Zen clinched his teeth and said, "No," the one word a hard, rasping tear in the smooth fabric of the fake happiness. In a desperate attempt to protect himself, he squeezed his eyes closed for a moment before forcing them open again, forcing his eyes to focus not on the overwhelming beauty of the scene but on the subtle, almost imperceptible wrongness that throbbed beneath its lovely exterior – the way the golden light didn't quite match the Grove's perpetual, sorrowful twilight; the way the joyful music, though seemingly flawless, felt subtly, startlingly out of sync with the deeper, mournful rhythm of the real lullabies that were the real pulse of this place. In an act of desperation, he engaged a taxing mental strategy Icor had indoctrinated him for just such circumstances, a strategy intended to penetrate perceptual distortions: a concentrated, inward recitation of intricate mathematical sequences, each number serving as an unquestionable, icy anchor of logic against the overwhelming emotional tide.

The amount of work needed was enormous. As if sentient and malicious, the illusion retaliated, growing more seductive by the moment. The image of his mother's grin grew more painfully distinct, threatening to break through his defenses; the ghostly children's phantom laughter grew more insistent, more piercingly real. However, Zen remained steadfast, his mind holding to the cold, unforgiving series of numbers like a drowning man clinging to driftwood. The lovely, sensual vision slowly, painfully, started to flicker and shred at its finely drawn edges. Sour, dissonant notes began to form in the once-jolly melody. The laughing, which had been lively, becoming slender and aloof. The vivid hues started to fade and turn to the bleak, rotting, and very depressing reality of the ghostly carousel below.

Finally, the illusion broke, crumbling in on itself like brittle glass, leaving Zen panting and his forehead gleaming with cold sweat. As though his violent rejection of their offered fantasy had somehow caused them new pain, or perhaps just reminded them more acutely, more cruelly, of its inherent, heartbreaking falsity, the child-souls pulsed with a renewed, agitated sorrow around the now-starkly visible carousel, their lights flickering erratically.

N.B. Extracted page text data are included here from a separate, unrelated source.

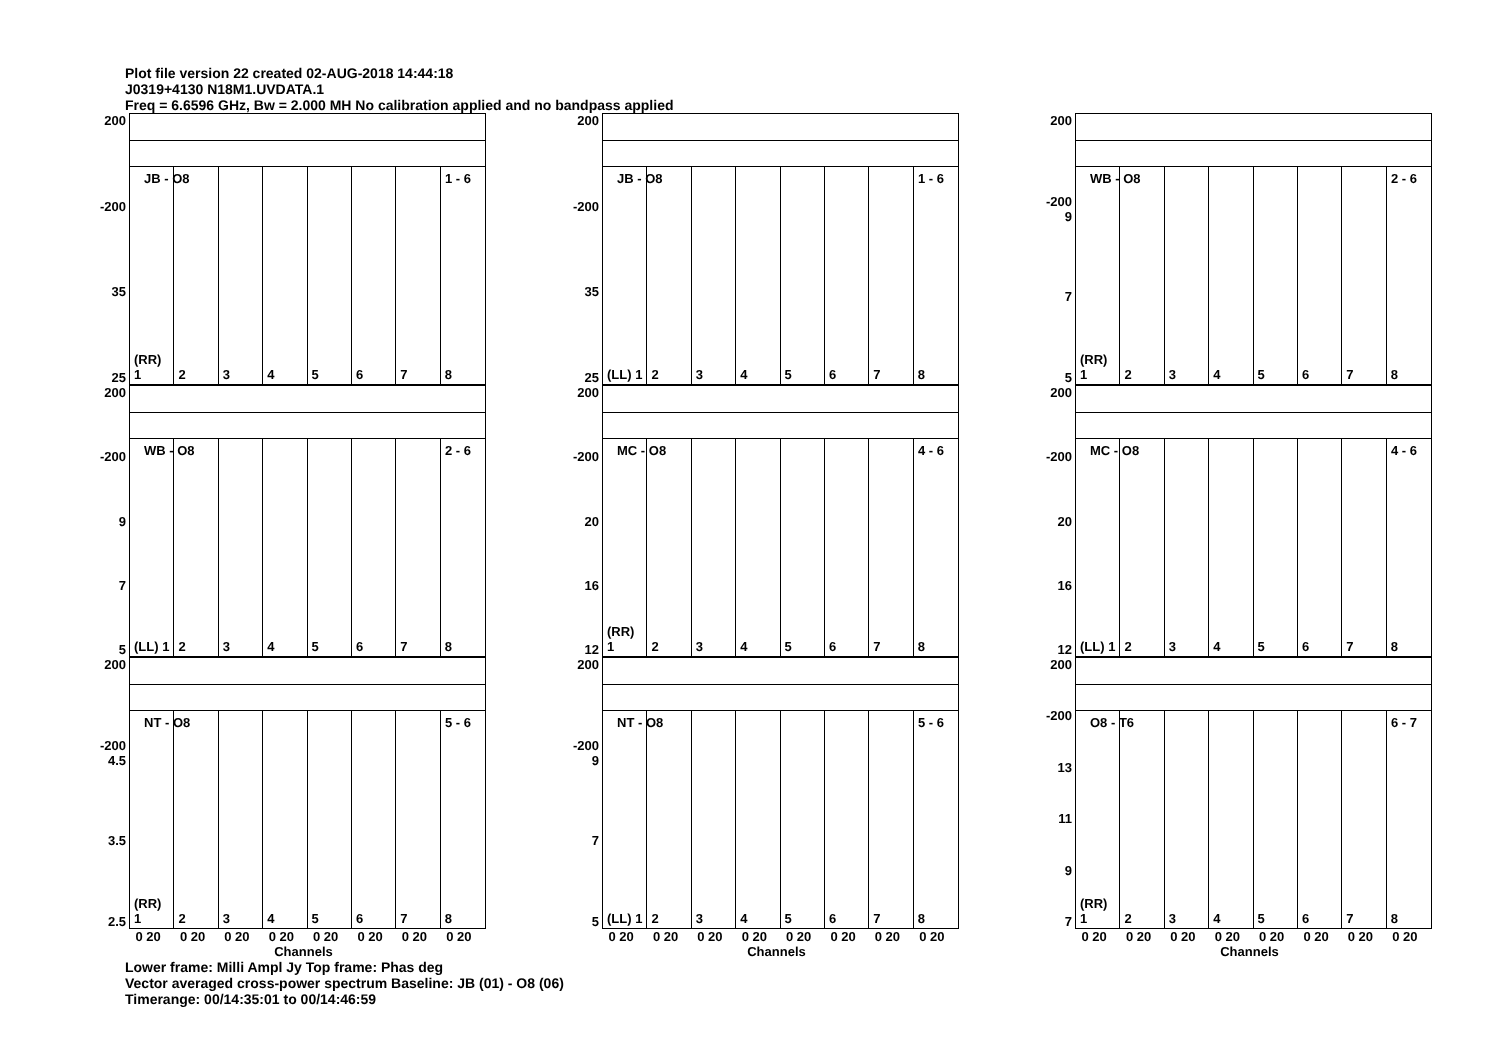Plot file version 22 created 02-AUG-2018 14:44:18
J0319+4130 N18M1.UVDATA.1
Freq = 6.6596 GHz, Bw = 2.000 MH No calibration applied and no bandpass applied
200
-200
35
25
JB - O8 1 - 6
(RR) 1
2
3
4
5
6
7
8
200
-200
35
25
JB - O8 1 - 6
(LL) 1
2
3
4
5
6
7
8
200
-200 9
7
5
WB - O8 2 - 6
(RR) 1
2
3
4
5
6
7
8
200
-200
9
7
5
WB - O8 2 - 6
(LL) 1
2
3
4
5
6
7
8
200
-200
20
16
12
MC - O8 4 - 6
(RR) 1
2
3
4
5
6
7
8
200
-200
20
16
12
MC - O8 4 - 6
(LL) 1
2
3
4
5
6
7
8
200
-200 4.5
3.5
2.5
NT - O8 5 - 6
(RR) 1
2
3
4
5
6
7
8
200
-200 9
7
5
NT - O8 5 - 6
(LL) 1
2
3
4
5
6
7
8
200
-200
13
11
9
7
O8 - T6 6 - 7
(RR) 1
2
3
4
5
6
7
8
0 20 0 20 0 20 0 20 0 20 0 20 0 20 0 20
Channels
0 20 0 20 0 20 0 20 0 20 0 20 0 20 0 20
Channels
0 20 0 20 0 20 0 20 0 20 0 20 0 20 0 20
Channels
Lower frame: Milli Ampl Jy Top frame: Phas deg
Vector averaged cross-power spectrum Baseline: JB (01) - O8 (06)
Timerange: 00/14:35:01 to 00/14:46:59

He had confronted the pernicious setback and triumphed over it by means of unwavering mental discipline and a hard-won comprehension of the Grove's cunning and deceitful character. However, the experience was a sobering reminder of the various threats that may be found here. The Sunken Fields aggressively preyed on the most profound and sensitive human desires for joy, serenity, and the impossible healing of what was irreparably shattered, rather than merely defending itself with physical threats or waves of despair.

As Zen gazed upon the now-unmasked, deep sadness of the rotting carousel and the visibly distraught spirits who circled it, a fresh level of comprehension descended upon him. Their tragedy was not just a static event relegated to the distant past; rather, it was an excruciatingly continuous state, a recurring, unavoidable dream of lost happiness from which they were unable to awaken, a dream that they may have unconsciously, desperately, attempted to entice others into in order to find comfort or companionship in a shared illusion. "Attuned witnessing," he now recognized, was his chosen act that needed to develop further. In addition to their unvarnished, raw agony, it must also include the enticing appeal of any false comforts they could cling to or portray onto unsuspecting guests.

The way forward flickered again into tentative life, maybe a little fainter, a little more timid in its development. The win had cost him a more profound and disturbing understanding of the pervasive, even sensual, quality of the hopelessness that characterized the very essence of the Sunken Fields, but he had managed to reject the illusion. He was documenting the complex, agonizing, and terribly beautiful architecture of a collective, broken heart, not just a geographical area.